## Goal of the exercise
Output every entry exactly as written, but omit the pictures.

[Page images and extracted text]
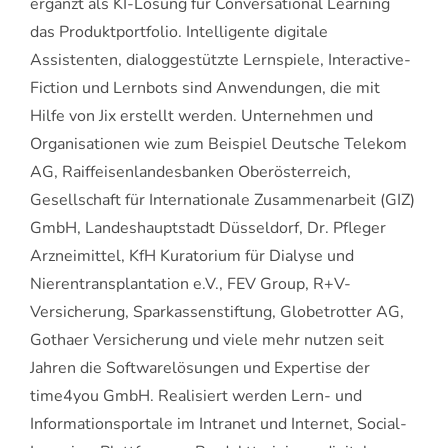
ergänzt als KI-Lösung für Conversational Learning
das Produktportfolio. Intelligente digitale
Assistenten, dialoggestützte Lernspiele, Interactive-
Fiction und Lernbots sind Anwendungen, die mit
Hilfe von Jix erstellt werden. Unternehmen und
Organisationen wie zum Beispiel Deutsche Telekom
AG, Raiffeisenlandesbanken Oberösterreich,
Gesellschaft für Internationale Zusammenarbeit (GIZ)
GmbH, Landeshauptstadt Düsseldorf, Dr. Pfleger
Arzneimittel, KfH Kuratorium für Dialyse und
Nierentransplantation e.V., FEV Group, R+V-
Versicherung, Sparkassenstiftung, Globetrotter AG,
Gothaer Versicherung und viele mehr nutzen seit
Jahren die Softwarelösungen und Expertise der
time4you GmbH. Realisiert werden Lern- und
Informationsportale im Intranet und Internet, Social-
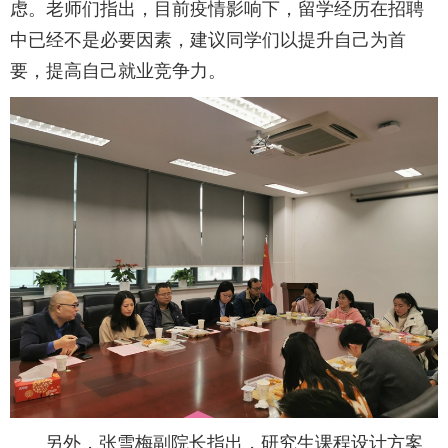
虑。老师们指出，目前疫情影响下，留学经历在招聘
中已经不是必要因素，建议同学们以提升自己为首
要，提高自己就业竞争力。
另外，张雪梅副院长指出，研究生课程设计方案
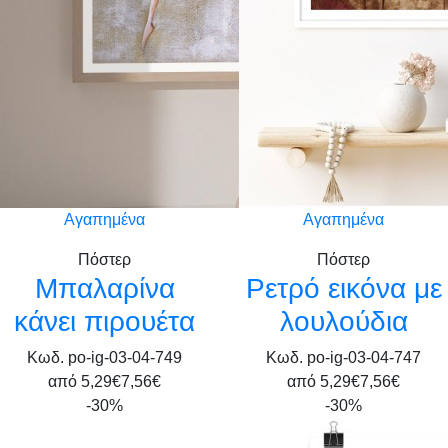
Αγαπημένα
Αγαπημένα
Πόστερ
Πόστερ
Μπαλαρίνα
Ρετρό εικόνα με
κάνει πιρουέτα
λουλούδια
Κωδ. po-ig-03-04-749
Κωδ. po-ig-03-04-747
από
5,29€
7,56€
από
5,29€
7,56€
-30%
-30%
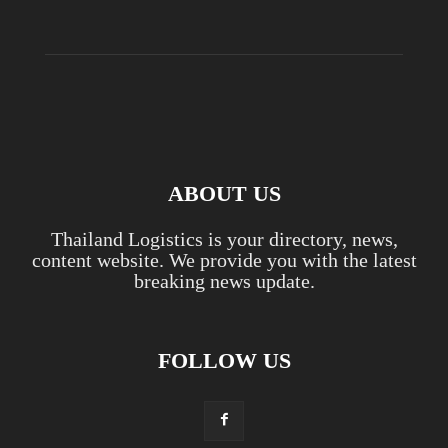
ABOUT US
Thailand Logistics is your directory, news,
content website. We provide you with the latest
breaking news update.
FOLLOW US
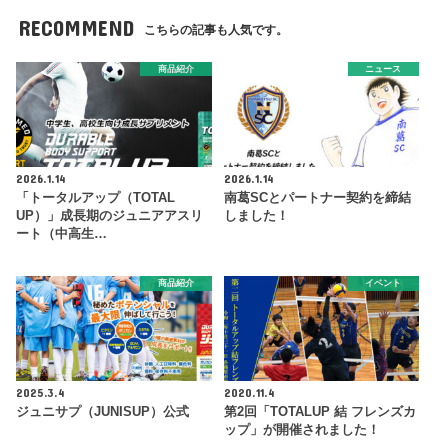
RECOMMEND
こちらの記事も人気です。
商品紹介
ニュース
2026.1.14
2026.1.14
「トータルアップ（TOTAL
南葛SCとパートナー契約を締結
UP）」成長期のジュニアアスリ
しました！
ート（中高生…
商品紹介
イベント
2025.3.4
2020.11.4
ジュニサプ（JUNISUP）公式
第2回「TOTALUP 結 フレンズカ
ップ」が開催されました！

## Solution to the problem
ergänzt als KI-Lösung für Conversational Learning
das Produktportfolio. Intelligente digitale
Assistenten, dialoggestützte Lernspiele, Interactive-
Fiction und Lernbots sind Anwendungen, die mit
Hilfe von Jix erstellt werden. Unternehmen und
Organisationen wie zum Beispiel Deutsche Telekom
AG, Raiffeisenlandesbanken Oberösterreich,
Gesellschaft für Internationale Zusammenarbeit (GIZ)
GmbH, Landeshauptstadt Düsseldorf, Dr. Pfleger
Arzneimittel, KfH Kuratorium für Dialyse und
Nierentransplantation e.V., FEV Group, R+V-
Versicherung, Sparkassenstiftung, Globetrotter AG,
Gothaer Versicherung und viele mehr nutzen seit
Jahren die Softwarelösungen und Expertise der
time4you GmbH. Realisiert werden Lern- und
Informationsportale im Intranet und Internet, Social-
虑。老师们指出，目前疫情影响下，留学经历在招聘
中已经不是必要因素，建议同学们以提升自己为首
要，提高自己就业竞争力。
另外，张雪梅副院长指出，研究生课程设计方案
Αγαπημένα
Αγαπημένα
Πόστερ
Πόστερ
Μπαλαρίνα
Ρετρό εικόνα με
κάνει πιρουέτα
λουλούδια
Κωδ. po-ig-03-04-749
Κωδ. po-ig-03-04-747
από
5,29€
7,56€
από
5,29€
7,56€
-30%
-30%
ABOUT US
Thailand Logistics is your directory, news,
content website. We provide you with the latest
breaking news update.
FOLLOW US
RECOMMEND
こちらの記事も人気です。
商品紹介
ニュース
2026.1.14
2026.1.14
「トータルアップ（TOTAL
南葛SCとパートナー契約を締結
UP）」成長期のジュニアアスリ
しました！
ート（中高生…
商品紹介
イベント
2025.3.4
2020.11.4
ジュニサプ（JUNISUP）公式
第2回「TOTALUP 結 フレンズカ
ップ」が開催されました！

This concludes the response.